Delta Air Lines is investing in its Austin focus city with two new routes this fall, but the carrier still lags well behind American Airlines and Southwest Airlines by market share in the red-hot Texas capital.
The Atlanta-based carrier will connect Austin-Bergstrom International Airport to Las Vegas and Orlando daily with Airbus A320s from October 9, according to Cirium Diio schedules. Both routes are new for Delta in Austin. And they follow frequency additions on seven existing Delta routes from the Texas capital that will see it operating up to 39 daily departures from Austin by August, up from up to 31 a day in May.
Austin is one of the fastest-growing cities in the U.S., and home to one of the world’s fastest-growing “all-star” airports last year. The population of the metro region grew a remarkable 28.9% from 2010 to 2019, U.S. Census data show. And that was before the city saw an influx of people who moved during the pandemic that lifted the Austin region’s population to roughly 2.4 million people in 2021.
That growth has, understandably, attracted airlines. Copa Airlines — Austin’s first Latin American carrier from outside of Mexico — began flights to Austin in June; KLM and Virgin Atlantic landed last year; and Hawaiian Airlines in 2021, Cirium Diio schedules show. And Lufthansa and Spirit Airlines both entered the market in 2019. But the real storymaker is American, which launched a big expansion in Austin in 2021. It will offer nearly double the number of seats from the airport this year as it did in 2019.
The Austin airport handled 21.1 million passengers last year, 22% more than in 2019, airport data show. And this April, passenger numbers were already 29% above pre-pandemic levels.
In terms of airline share, Southwest — long Austin’s largest carrier — has a 39% share of seats at the airport in July, airport data show. American was second with a 23% share, and Delta third at 13%.
All this growth on airlines other than Delta in Austin begs the question: Is Delta’s expansion too little too late?
The carrier has considered Austin a “focus city” since the mid-aughts. That label implies additional flights but also other nebulous investments like more local corporate sales staff and marketing. However, it has never served more than just its hubs and other focus cities nonstop from Austin.

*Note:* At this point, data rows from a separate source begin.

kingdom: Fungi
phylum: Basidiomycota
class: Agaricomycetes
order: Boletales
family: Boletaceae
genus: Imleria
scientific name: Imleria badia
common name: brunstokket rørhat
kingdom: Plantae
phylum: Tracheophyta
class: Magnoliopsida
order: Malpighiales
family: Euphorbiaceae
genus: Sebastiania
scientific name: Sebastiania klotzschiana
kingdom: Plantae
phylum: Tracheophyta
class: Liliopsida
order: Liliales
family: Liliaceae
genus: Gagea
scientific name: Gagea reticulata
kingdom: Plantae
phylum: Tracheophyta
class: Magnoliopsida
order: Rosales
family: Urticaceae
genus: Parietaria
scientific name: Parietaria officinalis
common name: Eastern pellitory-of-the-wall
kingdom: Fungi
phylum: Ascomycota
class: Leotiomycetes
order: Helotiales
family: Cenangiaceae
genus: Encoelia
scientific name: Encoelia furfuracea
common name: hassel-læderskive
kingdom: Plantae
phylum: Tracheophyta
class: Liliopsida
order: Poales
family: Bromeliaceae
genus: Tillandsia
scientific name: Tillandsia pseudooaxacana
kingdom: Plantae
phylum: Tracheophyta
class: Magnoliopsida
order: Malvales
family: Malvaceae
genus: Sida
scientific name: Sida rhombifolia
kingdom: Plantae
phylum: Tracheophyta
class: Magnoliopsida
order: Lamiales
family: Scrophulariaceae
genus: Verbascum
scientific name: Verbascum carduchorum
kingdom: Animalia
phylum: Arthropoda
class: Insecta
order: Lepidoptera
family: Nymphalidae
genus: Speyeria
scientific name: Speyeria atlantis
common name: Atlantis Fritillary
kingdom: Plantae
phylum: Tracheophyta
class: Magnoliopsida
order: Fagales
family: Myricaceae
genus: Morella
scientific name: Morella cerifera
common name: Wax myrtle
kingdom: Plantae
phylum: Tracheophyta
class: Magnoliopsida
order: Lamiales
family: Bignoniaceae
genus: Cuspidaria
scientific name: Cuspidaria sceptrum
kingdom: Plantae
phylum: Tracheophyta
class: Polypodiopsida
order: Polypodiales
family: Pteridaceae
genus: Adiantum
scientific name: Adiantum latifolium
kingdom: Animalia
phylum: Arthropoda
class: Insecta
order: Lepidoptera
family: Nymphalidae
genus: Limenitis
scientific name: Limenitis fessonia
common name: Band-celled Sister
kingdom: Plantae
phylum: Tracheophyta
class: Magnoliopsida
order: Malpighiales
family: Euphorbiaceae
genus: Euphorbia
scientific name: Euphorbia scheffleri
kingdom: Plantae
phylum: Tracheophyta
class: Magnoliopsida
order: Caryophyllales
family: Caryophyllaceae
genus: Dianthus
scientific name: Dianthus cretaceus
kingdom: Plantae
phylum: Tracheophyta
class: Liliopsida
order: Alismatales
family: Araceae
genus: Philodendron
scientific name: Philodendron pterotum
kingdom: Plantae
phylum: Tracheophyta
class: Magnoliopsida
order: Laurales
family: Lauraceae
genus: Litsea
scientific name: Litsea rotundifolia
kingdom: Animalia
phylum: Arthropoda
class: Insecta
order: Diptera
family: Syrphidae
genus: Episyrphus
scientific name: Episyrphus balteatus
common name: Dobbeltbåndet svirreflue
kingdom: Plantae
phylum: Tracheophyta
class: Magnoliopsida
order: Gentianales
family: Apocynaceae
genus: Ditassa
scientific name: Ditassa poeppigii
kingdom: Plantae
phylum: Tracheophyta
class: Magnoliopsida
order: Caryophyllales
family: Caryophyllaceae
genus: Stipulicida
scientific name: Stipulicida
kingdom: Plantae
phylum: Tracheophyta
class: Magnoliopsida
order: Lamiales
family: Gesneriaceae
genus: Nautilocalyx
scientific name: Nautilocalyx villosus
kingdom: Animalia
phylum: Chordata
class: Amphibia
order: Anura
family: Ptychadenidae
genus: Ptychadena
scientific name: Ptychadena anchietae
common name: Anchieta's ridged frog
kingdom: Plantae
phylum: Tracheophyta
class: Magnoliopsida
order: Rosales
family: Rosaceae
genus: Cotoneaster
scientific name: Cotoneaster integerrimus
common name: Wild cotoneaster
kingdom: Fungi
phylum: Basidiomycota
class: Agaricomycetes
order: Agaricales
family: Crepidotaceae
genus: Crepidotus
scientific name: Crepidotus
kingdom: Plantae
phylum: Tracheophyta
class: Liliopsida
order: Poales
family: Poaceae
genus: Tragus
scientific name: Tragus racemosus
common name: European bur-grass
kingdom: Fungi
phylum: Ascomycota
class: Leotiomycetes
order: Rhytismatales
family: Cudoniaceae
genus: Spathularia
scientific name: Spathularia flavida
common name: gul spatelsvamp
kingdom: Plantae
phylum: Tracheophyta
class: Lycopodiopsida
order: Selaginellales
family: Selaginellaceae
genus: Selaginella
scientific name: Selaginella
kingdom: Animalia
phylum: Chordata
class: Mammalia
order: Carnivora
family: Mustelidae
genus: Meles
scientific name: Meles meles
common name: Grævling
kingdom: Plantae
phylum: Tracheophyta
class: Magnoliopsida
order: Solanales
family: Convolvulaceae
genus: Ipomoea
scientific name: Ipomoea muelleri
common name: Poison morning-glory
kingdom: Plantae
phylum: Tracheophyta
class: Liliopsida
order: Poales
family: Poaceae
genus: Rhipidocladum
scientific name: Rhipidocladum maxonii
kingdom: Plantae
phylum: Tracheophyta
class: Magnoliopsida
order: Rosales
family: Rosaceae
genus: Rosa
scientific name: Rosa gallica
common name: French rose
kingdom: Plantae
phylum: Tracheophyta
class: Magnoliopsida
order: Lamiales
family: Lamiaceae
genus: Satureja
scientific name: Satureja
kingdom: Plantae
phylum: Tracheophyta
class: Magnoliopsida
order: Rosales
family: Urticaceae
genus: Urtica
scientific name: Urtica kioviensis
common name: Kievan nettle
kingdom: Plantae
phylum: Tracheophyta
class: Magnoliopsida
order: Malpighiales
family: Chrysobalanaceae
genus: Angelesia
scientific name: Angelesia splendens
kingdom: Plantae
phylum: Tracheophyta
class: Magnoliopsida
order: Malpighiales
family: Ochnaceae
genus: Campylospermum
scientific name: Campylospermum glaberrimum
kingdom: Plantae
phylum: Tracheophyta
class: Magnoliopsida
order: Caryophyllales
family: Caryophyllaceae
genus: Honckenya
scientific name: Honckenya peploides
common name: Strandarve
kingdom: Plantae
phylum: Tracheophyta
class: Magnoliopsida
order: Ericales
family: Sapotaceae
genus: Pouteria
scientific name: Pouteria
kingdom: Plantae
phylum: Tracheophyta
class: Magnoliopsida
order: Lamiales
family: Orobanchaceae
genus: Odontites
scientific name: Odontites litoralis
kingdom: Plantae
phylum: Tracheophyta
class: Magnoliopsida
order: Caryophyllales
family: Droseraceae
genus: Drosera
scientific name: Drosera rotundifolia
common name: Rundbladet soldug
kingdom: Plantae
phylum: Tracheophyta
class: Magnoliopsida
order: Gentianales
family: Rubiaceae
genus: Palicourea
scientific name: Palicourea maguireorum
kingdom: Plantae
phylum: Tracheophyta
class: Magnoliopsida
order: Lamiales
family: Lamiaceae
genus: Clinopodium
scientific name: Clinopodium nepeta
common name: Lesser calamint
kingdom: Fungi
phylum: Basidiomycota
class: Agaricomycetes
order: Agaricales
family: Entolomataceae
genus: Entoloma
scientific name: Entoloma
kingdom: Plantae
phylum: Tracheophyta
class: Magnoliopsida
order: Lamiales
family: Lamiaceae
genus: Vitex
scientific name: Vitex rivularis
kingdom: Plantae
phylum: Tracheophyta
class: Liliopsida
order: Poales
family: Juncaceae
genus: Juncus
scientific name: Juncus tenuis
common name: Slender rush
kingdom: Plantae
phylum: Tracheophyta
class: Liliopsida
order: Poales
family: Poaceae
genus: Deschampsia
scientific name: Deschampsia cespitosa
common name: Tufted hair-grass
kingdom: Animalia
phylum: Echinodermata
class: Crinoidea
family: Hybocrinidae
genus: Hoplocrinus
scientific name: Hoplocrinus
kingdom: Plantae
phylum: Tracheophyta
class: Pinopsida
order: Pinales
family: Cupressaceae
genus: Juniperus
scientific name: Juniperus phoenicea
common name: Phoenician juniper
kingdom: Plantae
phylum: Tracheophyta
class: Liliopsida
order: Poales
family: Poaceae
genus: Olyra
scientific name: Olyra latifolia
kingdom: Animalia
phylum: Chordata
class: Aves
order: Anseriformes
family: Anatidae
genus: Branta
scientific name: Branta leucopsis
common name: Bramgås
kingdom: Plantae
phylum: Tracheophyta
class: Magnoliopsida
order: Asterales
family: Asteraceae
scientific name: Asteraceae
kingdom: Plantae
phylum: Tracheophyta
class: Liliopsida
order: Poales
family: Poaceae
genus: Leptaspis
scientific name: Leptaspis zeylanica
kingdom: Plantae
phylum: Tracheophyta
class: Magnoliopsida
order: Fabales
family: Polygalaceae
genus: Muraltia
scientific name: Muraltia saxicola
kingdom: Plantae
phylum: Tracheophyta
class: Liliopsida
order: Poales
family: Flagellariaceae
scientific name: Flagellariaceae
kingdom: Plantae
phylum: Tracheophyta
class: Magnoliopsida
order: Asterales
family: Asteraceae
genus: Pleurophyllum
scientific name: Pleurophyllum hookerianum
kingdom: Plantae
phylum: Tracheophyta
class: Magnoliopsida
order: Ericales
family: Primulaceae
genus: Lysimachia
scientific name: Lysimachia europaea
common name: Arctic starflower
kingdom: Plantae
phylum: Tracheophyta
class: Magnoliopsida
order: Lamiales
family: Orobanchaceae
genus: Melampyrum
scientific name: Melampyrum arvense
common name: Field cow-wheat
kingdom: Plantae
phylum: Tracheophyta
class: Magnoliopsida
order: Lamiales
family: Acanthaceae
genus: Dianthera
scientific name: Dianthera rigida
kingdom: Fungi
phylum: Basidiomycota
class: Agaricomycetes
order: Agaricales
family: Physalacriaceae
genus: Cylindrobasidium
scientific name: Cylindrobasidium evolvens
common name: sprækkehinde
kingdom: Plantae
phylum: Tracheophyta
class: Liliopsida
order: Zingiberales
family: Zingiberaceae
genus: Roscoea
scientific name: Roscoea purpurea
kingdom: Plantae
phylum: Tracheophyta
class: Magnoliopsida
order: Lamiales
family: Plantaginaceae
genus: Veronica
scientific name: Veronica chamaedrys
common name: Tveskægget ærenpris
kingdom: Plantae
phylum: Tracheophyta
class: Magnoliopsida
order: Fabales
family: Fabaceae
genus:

Delta also considers Cincinnati and Raleigh-Durham focus cities, having dropped the label from Nashville and San Jose, Calif., during the pandemic.
“We’ve really selected markets that have a lot of youthful presence, strong corporate standing, and where we’ve seen above-average growth for the industry,” Delta network executive Amy Martin said of its focus city strategy in 2018.
The new Las Vegas and Orlando routes add new leisure options to Delta’s offering in Austin. But neither adds something new in the Austin market. Las Vegas is served by four airlines — American, Allegiant Air, Spirit, and Southwest — and Orlando by three — American, Spirit, and Southwest — nonstop from the Texas capital, Diio schedules show. Delta will be, respectively, the fifth and fourth airline on each route. And if the airline wants to become the preferred carrier in Austin, it is still a long way from matching and setting itself apart from American and Southwest’s offerings there.
“Having the competitive network is what gets [travelers] in the door for entry into our frequent flyer program, credit card acquisitions, all of these things,” American Senior Vice President of Network Planning Brian Znotins said at the Skift Aviation Forum in November. “We’re seeing those benefits in Austin now as we build up the schedule, so we’re very happy with it and we’re wild for Austin.”
A Delta spokesperson said the new Austin routes are in response to customer demand and where they want to fly. They noted that Las Vegas and Orlando are among the top markets for travelers from Austin.
Delta aims to fully recover to its 2019 capacity levels by the end of the year. The focus for 2023 is on restoring its core hubs to 2019 levels. That refers to Atlanta, Detroit, Minneapolis-St. Paul, and Salt Lake City, places where it generally generates its highest profit margins. During an investor event at the end of June, neither Austin nor its focus cities were mentioned by airline leadership.
It does not help that the Austin airport, after the significant growth of the past few years, faces significant facility constraints. The terminal has 34 gates, nine of which opened in 2019, and all of which are allocated to airlines or shared by foreign carriers. The airport acknowledges the need for more space to handle growth, and is in the process of adding three gates to the western end of the terminal by 2027. An at least 10-gate midfield concourse is also planned in the future.
An Austin airport spokesperson said the airport was “excited” that Delta would offer “more options” to travelers.